(ENTRIES PROVIDED Opens)

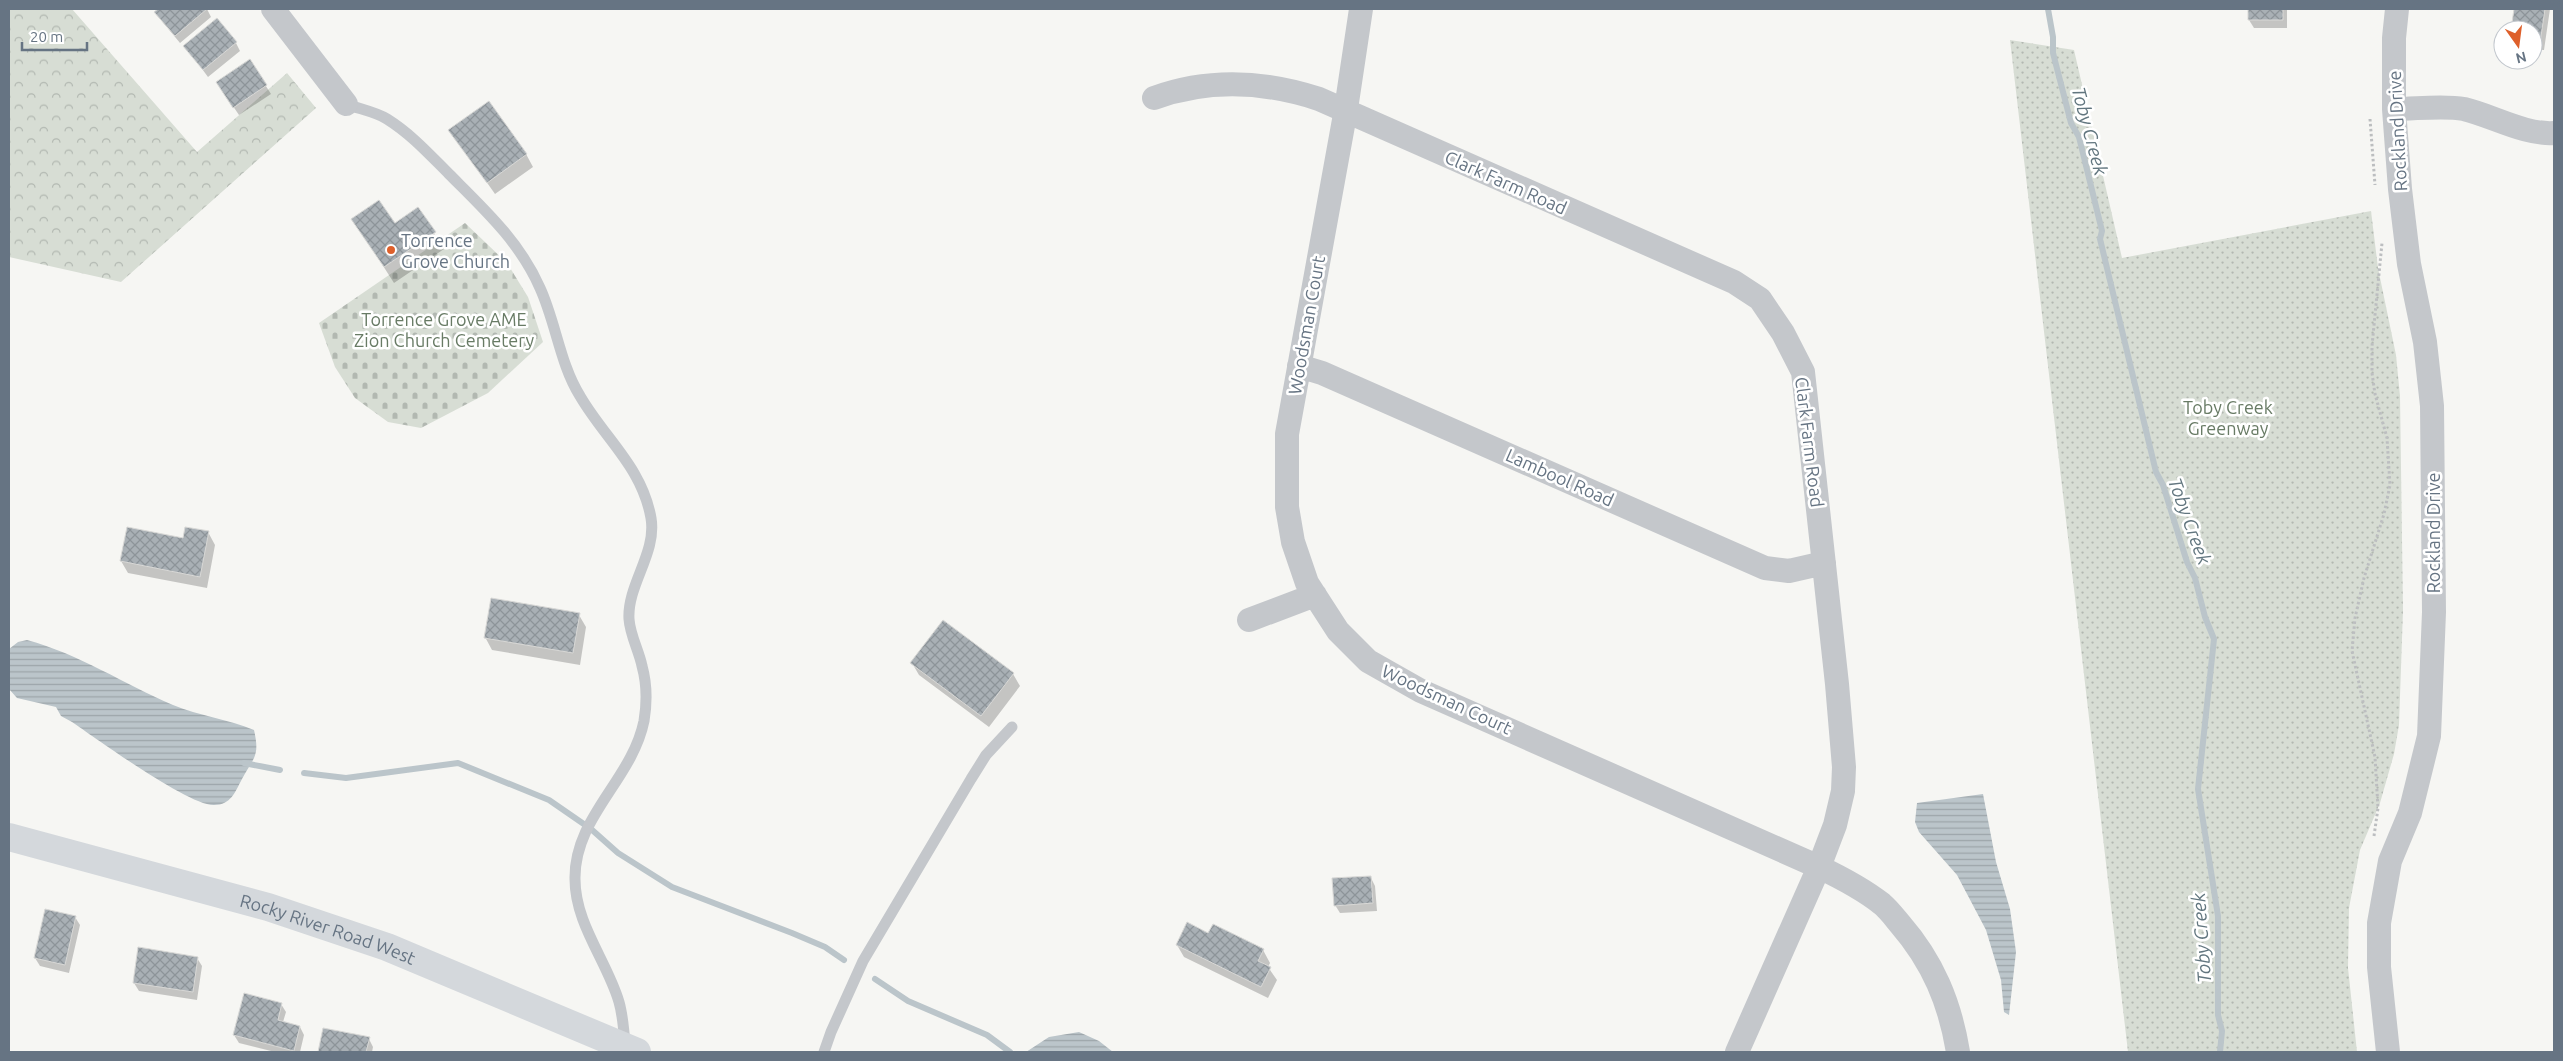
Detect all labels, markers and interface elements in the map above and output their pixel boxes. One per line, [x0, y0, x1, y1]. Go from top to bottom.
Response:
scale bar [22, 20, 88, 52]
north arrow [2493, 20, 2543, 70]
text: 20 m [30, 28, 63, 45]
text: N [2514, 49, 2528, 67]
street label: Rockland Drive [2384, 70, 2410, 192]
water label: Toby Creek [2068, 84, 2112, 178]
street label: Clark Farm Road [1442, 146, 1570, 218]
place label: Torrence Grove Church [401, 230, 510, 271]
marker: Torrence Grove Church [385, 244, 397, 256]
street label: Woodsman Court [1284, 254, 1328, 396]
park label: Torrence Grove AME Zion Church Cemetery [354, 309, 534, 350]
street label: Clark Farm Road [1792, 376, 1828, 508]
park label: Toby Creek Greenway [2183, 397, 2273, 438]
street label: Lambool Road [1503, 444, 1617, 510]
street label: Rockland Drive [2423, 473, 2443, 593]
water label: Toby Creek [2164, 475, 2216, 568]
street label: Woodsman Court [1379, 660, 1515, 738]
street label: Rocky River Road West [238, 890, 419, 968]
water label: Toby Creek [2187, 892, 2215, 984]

(ENTRIES PROVIDED Closes)
(ENTRIES PROVIDED Opens)

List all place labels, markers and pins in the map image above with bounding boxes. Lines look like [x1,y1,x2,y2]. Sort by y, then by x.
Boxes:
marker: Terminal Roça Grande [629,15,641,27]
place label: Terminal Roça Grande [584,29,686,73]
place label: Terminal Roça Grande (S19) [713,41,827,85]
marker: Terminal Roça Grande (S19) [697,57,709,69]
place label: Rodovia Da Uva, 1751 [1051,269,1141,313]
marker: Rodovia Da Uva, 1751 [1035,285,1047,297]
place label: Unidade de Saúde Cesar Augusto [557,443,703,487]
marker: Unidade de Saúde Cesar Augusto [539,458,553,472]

(ENTRIES PROVIDED Closes)

### REQUIREMENT
From the material above, copy out every line bearing the string "labels".

### ANSWER SPACE
Detect all labels, markers and interface elements in the map above and output their pixel boxes. One per line, [x0, y0, x1, y1]. Go from top to bottom.
List all place labels, markers and pins in the map image above with bounding boxes. Lines look like [x1,y1,x2,y2]. Sort by y, then by x.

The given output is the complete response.